Metode penulisan yang disajikan ada yang agak serius dan ada juga yang agak santai tanpa meninggalkan nilai tulisan atau bobot tulisan yang disajikan, katakanlah misalnya Prof Ahmad Ali, seorang ahli hukum pidana Unhas yang juga mantan dekan fakultas hukum Unhas, ketika membaca tulisan-tulisannya, itu agak serius, mungkin karena latar belakang hukum, dan menariknya selalu dikaitkan dengan realitas kehidupan sehari-hari yang berkembang di masyarakat Indonesia, Prof Ahmad Ali dikenal sangat tajam analisa-analisanya  atau pandangan-pandangan hukumnya dan sangat tegas, dia juga sangat mengidolakan Prof Baharuddin lopa, dia banyak mengutip sepak terjang Barlop dalam berbagai tulisannya.

Prof Ahmad Ali dikenal punya simbol dalam pandangan hukumnya "sapu kotor", simbol ini sangat didengung-dengungkan Prof Ali dalam berbagai seminar yang ikutinya maupun di tulisan-tulisannya, arti dari sapu kotor adalah tidak mungkin untuk membersihkan suatu lantai kita memakai sapu yang kotor, lantai itu akan tetap kotor. Dalam membersihkan Indonesia dalam berbagai kasus korupsi itu tidaklah mungkin berhasil kalau yang menangani hukum adalah orang-orang yang bermasalah dan ini sangat sesuai dengan kondisi penegakkan hukum di Indonesia pada waktu itu sampai hari ini. Itulah sebabnya Prof Ahmad Ali, selalu mengambil atau merujuk prototipe Barlop sebagai orang bersih, dan punya keinginan yang kuat untuk menegakkan hukum, siapapun yang bersalah. 

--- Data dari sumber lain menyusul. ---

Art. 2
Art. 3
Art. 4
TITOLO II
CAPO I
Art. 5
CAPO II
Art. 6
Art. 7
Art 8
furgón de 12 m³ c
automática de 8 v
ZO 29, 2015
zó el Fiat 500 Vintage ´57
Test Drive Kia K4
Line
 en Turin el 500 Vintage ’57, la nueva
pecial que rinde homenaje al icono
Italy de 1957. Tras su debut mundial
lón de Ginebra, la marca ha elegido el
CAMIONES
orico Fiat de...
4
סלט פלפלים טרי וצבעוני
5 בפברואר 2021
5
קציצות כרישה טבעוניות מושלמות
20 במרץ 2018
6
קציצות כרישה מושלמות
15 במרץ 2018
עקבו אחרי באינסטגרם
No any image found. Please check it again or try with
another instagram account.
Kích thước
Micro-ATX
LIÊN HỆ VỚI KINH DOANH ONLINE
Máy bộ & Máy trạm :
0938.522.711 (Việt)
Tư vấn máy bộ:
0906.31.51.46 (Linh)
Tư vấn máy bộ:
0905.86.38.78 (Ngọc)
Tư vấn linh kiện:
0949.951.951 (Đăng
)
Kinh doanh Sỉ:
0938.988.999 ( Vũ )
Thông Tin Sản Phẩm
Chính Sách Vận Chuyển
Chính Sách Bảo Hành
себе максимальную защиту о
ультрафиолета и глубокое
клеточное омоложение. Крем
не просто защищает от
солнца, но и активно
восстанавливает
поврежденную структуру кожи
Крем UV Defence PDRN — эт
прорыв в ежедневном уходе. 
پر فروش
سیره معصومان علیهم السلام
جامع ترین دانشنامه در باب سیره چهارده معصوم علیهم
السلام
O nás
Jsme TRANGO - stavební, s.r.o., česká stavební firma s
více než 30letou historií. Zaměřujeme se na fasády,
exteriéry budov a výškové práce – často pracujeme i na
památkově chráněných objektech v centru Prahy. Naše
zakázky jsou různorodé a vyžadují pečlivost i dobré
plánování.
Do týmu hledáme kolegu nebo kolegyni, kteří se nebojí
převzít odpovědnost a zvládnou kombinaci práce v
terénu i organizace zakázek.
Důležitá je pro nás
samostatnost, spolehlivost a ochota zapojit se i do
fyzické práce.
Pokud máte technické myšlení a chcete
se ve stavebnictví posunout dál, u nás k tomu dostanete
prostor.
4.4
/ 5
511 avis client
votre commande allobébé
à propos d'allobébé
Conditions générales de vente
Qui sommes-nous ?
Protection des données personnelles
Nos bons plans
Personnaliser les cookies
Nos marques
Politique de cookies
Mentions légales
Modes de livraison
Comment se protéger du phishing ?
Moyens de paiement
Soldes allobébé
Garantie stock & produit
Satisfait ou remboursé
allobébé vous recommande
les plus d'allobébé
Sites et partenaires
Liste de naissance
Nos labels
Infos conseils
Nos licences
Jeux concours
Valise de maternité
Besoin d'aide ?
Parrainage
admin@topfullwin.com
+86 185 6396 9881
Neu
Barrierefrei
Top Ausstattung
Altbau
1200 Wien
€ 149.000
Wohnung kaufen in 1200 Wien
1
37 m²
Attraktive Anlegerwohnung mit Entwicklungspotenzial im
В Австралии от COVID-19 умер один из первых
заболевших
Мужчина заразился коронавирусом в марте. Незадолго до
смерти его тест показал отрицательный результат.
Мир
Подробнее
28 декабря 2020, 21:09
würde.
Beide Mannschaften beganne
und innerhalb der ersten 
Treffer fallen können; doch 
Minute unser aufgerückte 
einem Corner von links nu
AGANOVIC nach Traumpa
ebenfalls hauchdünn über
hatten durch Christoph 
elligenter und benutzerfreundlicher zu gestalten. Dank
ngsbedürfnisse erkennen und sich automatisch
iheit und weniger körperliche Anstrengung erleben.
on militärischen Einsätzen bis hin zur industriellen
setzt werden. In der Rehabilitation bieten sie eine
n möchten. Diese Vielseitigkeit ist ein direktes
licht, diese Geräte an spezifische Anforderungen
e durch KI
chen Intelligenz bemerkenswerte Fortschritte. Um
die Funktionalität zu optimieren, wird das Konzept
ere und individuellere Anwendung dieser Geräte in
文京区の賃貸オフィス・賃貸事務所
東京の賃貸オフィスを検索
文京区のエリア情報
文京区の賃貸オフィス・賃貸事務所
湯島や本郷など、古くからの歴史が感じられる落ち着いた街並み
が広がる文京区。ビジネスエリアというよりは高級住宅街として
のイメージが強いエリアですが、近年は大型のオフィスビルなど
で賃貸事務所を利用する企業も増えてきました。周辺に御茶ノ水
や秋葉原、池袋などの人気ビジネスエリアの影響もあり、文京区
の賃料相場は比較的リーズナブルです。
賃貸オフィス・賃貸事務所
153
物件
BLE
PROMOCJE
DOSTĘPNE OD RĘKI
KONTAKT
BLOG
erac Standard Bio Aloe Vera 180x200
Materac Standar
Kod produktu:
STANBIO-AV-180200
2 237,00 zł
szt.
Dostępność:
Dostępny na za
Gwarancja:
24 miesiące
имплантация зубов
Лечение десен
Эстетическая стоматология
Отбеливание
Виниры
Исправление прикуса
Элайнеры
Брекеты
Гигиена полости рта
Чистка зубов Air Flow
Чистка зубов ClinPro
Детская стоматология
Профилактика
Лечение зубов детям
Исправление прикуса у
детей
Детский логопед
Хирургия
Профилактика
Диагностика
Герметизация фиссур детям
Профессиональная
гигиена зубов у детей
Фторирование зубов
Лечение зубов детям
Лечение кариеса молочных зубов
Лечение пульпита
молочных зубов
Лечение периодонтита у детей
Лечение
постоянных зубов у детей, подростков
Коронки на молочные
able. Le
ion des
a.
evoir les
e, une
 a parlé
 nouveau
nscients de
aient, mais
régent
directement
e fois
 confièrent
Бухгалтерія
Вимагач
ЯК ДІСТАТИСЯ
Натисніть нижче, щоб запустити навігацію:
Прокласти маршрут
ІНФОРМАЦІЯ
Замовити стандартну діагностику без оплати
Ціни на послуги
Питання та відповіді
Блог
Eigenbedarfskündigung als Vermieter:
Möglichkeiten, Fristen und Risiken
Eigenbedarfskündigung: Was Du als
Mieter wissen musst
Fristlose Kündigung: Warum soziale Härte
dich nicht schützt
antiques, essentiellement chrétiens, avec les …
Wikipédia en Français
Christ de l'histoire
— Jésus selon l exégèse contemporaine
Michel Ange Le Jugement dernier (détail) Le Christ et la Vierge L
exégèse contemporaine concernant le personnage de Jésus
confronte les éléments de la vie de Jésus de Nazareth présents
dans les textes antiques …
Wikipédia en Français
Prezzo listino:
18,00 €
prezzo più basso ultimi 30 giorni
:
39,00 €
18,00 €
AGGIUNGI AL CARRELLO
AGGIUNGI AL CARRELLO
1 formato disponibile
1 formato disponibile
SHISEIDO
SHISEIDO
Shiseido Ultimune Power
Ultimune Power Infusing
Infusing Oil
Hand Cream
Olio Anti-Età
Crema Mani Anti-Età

Ada lagi penulis yang agak santai tapi serius dalam berbagai tulisannya, para pembaca harian fajar di era 90 an sampai awal tahun 2000 an, khususnya kolom di harian fajar adalah Ir Fuad Rumi, dia menamai kolomnya di harian fajar yakni "Gelitik", dilihat dari judul kolomnya, ketika kita membaca tulisan-tulisannya di kolom tersebut kita akan tergelitik ketika membacanya. Fuad Rumi dikenal penulis yang fleksibel dalam analisa-analisa tulisannya, seorang insinyur tapi pengetahuan atau wawasan keagamaannya sangat luas, dalam memberikan pemahaman keagamaan sangat multi interpretasi atau memberikan makna-makna baru dalam suatu teks keagamaan. 

Disamping sangat produktif dalam menuangkan tulisan-tulisannya, Fuad Rumi juga juga sangat aktif memberikan kajian-kajian keagamaan dalam segmen masyarakat di kota Makassar, dia juga seorang da'i yang banyak mengisi mimbar-mimbar Jumat. Dalam berbagai kesempatan saya banyak mengikuti kajian-kajian keagamaannya dan ceramah-ceramahnya di mesjid kampus UMI Makassar.

Lain lagi dengan Ishak ngeljaratan, salah dosen fakultas sastra Unhas, seorang sastrawan dan budayawan, ditahun 90 an dan 2000 an, namanya sangat familier di kampus maupun kajian-kajian budaya diberbagai tempat di kota Makassar, penampilannya sangat sederhana, yang biasanya melekat dalam dunia seni dan sastra, konsentrasi akademiknya dibidang sastra, tapi diberbagai media khususnya di harian fajar, dia lebih banyak menulis tentang tentang kebangsaan dan visi keindonesiaan. Kolomnya diharian fajar diberi judul "Indonesia kita", sesuai dengan judul kolomnya, dia lebih banyak menulis tentang wawasan keindonesiaan dalam konteks budaya-budaya yang banyak berkembang di Indonesia.

Itulah tiga penulis harian fajar  di era 90 an yang sempat penulis ulas secara singkat, masih banyak penulis yang belum sempat diulas di kolom ini. Ini bisa menjadi pembelajaran bagi kita semua, yang hidup di era milineal ini, untuk mencontoh semangat dalam memaknai kehidupan ini khususnya dalam dunia kepenulisan, kita manfaatkan sebagian waktu kita untuk membaca tulisan-tulisan yang bermutu dan dapat menambah wawasan keilmuan kita, disamping belajar wawasan dalam berbagai konsentrasi keilmuan, juga kita bisa belajar dari cara-cara atau metode dalam menuangkan gagasan dalam bentu tulisan.

Alfatihah untuk ketiga penulis diatas.